TASK STATEMENT: According to the Kronos document, how often does Prometheus scrape /metrics?

A distributed key-value store built from scratch with a hand-crafted Raft consensus engine —
leader election, log replication, fault tolerance, and snapshots. No libraries. No shortcuts.
Kronos is a production-grade distributed key-value store implemented entirely from scratch in Java. It is the kind of system that sits underneath etcd, CockroachDB, and TiKV — the layer that makes distributed databases safe and consistent even when machines crash, networks partition, and clocks drift.
At its core is a hand-written implementation of the Raft consensus algorithm — the mechanism that allows a cluster of independent nodes to behave as a single, coherent system. Every design decision in this project mirrors what real distributed systems engineers face: how do you ensure no two nodes ever disagree on committed state? How do you elect a new leader in milliseconds without data loss? How do you keep the log from growing forever?
This is not a tutorial project. It is a from-scratch engineering exercise targeting the internals that most engineers only read about in papers.
Run a 3-node cluster + Prometheus + Grafana with one command:
make up # builds the image, starts node1/2/3, Prometheus, Grafana
make ps # show container status
make down # stop everything and wipe state| Service | URL | Notes |
|---|---|---|
| Node 1 API | http://localhost:8081 | client HTTP API |
| Node 2 API | http://localhost:8082 | |
| Node 3 API | http://localhost:8083 | |
| Prometheus | http://localhost:9090 | scrapes /metrics every 5s |
| Grafana | http://localhost:3000 | login admin / kronos |
Talk to the cluster (HTTP):
curl -X PUT http://localhost:8081/keys/foo -d 'bar' # write (redirects to leader)
curl http://localhost:8082/keys/foo # read -> bar
curl http://localhost:8081/cluster # roles, term, replication state
make kill-leader # kill the leader, watch re-electionTalk to the cluster (CLI):
The kronos-cli module is a dependency-free client that speaks the node HTTP API
and transparently follows leader redirects, so any command can target any node.
./gradlew :kronos-cli:installDist # build the launcher once
alias kronos=kronos-cli/build/install/kronos-cli/bin/kronos-cli
kronos put greeting hello # -> OK (index 1) (redirects to leader)

RECORD SET:
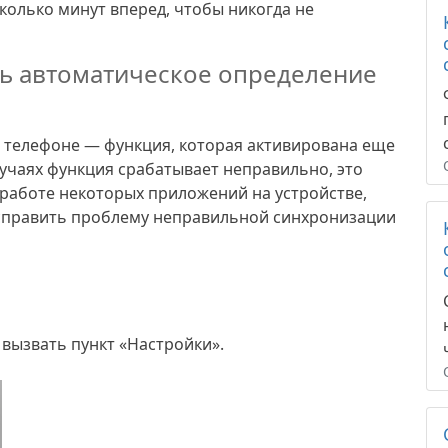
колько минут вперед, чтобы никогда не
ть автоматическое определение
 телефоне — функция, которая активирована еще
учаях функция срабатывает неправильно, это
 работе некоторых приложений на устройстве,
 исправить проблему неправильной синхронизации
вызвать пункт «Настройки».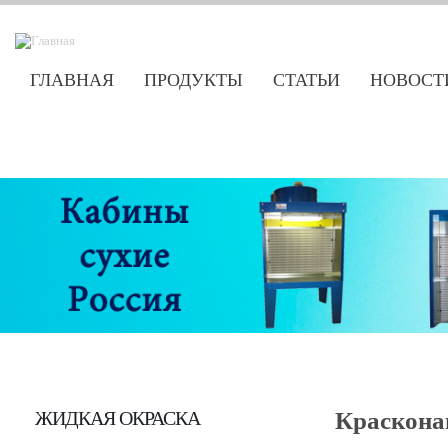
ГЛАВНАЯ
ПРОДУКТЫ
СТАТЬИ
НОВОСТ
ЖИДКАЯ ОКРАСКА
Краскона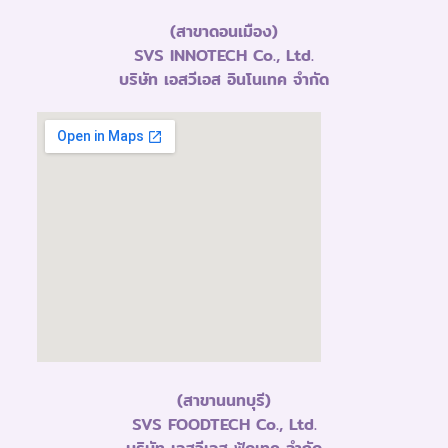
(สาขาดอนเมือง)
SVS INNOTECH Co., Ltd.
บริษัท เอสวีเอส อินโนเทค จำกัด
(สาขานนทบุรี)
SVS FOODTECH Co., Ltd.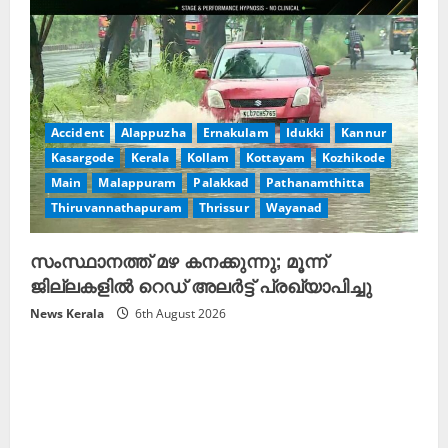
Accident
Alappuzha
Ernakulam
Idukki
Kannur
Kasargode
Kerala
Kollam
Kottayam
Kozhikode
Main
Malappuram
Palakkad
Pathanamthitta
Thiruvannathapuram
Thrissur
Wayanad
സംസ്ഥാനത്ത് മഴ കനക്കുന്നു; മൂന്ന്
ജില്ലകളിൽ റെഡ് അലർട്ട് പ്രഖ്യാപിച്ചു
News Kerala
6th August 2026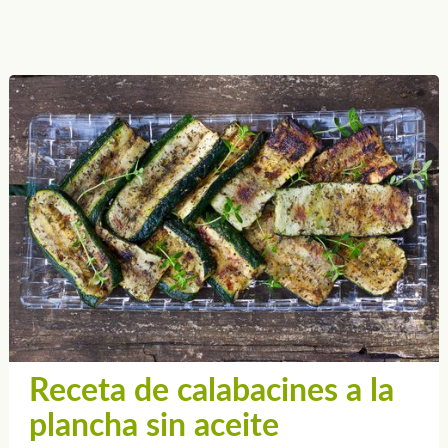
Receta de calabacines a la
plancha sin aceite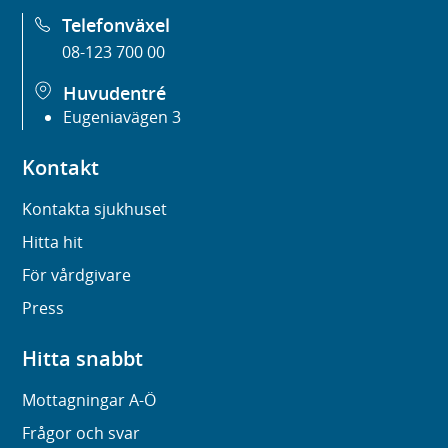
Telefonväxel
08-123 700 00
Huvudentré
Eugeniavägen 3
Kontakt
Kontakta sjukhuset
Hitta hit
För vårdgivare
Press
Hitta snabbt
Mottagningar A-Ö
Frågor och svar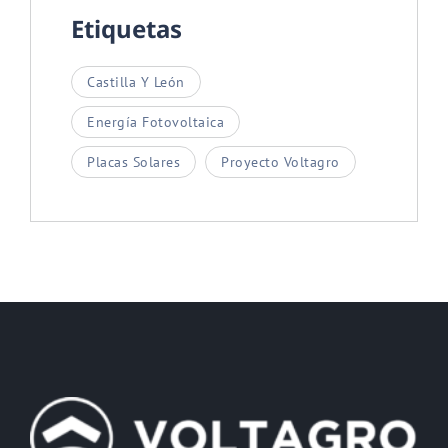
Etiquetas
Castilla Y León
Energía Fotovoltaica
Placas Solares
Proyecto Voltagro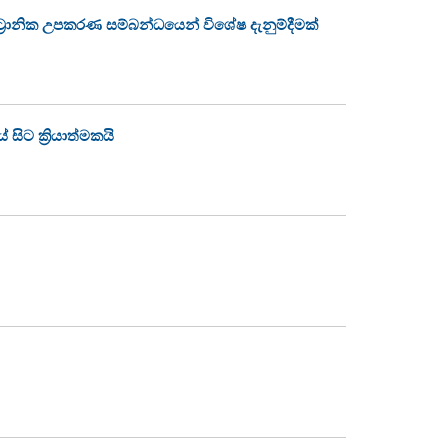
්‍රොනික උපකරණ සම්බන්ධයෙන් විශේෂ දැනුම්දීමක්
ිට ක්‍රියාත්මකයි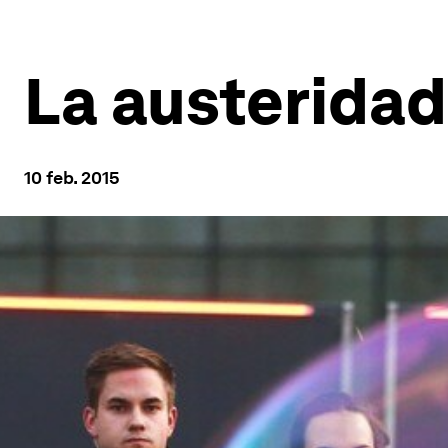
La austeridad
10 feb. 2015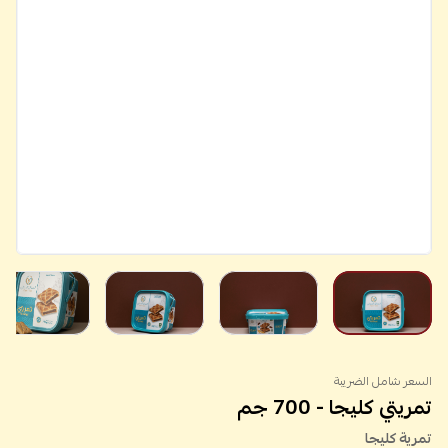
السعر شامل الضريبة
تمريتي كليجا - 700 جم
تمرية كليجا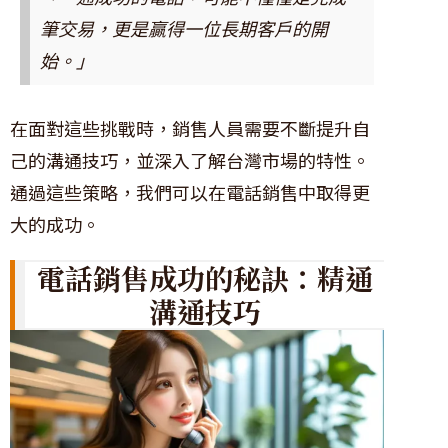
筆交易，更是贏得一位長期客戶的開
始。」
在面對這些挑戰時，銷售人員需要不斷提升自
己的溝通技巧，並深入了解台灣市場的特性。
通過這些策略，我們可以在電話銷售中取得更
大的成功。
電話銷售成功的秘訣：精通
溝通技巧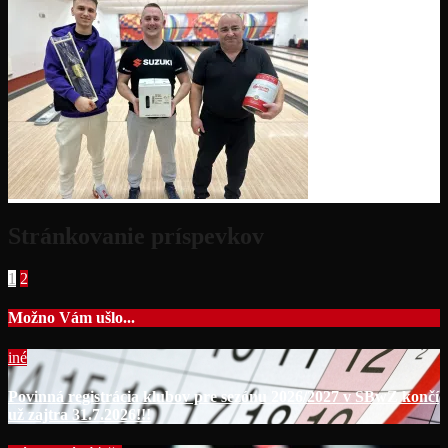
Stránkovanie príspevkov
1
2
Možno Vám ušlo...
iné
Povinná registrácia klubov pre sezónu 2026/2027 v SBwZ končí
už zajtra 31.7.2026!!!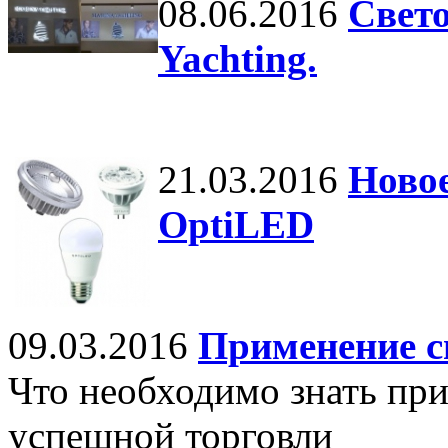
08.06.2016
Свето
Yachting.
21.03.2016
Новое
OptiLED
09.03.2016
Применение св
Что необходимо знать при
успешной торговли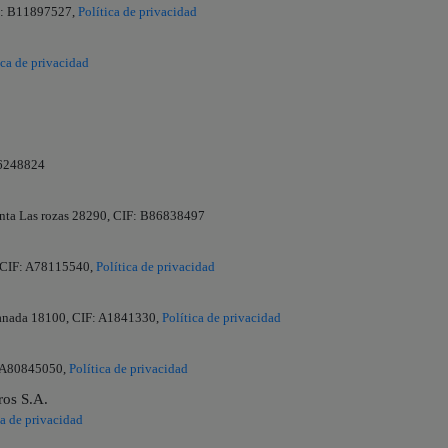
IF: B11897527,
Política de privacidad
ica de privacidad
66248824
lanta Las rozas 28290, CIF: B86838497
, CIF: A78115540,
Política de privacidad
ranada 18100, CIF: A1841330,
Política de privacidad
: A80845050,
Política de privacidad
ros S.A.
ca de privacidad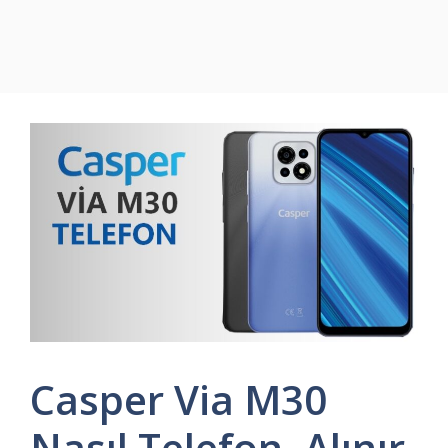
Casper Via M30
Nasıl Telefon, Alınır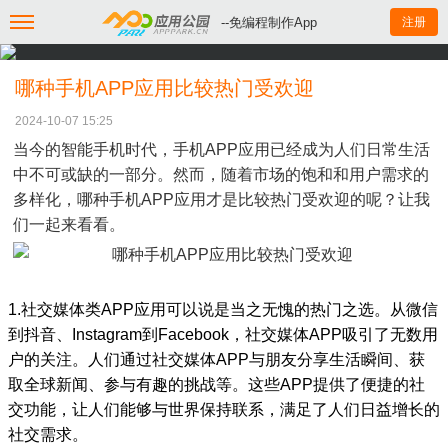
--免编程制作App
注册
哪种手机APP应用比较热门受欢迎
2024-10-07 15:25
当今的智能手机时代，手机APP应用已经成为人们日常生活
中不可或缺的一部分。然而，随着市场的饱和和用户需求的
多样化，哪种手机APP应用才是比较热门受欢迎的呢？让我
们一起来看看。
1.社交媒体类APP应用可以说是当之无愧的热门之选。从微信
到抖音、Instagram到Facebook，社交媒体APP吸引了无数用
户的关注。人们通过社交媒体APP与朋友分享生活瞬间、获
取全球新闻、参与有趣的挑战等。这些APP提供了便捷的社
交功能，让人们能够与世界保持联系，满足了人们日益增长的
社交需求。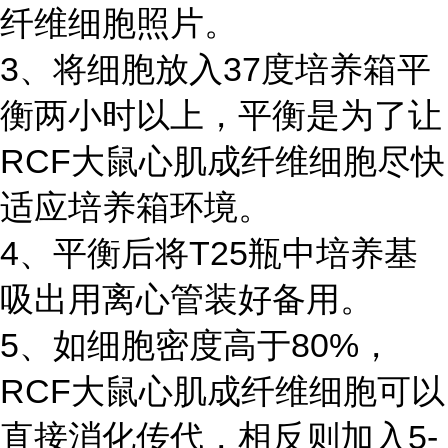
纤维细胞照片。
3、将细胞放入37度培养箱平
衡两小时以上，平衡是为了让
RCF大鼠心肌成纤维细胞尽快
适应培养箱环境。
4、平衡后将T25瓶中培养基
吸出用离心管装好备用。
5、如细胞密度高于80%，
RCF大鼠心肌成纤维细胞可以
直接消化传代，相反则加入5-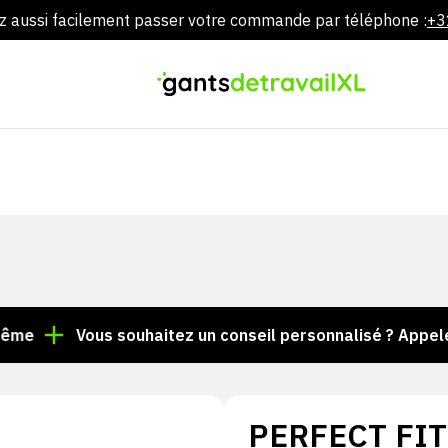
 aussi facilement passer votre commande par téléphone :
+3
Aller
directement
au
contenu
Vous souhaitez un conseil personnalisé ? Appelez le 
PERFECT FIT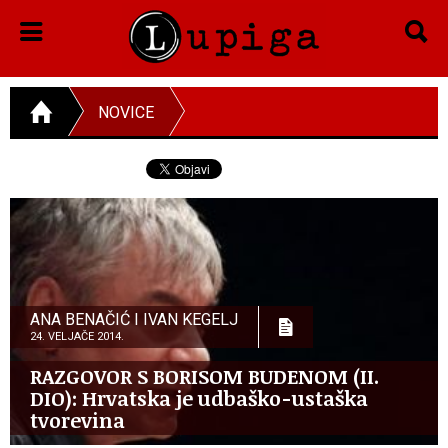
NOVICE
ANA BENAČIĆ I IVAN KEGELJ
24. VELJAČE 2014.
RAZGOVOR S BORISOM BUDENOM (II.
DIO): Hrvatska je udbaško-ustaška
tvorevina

YOUR SOLUTION: Every 5 seconds.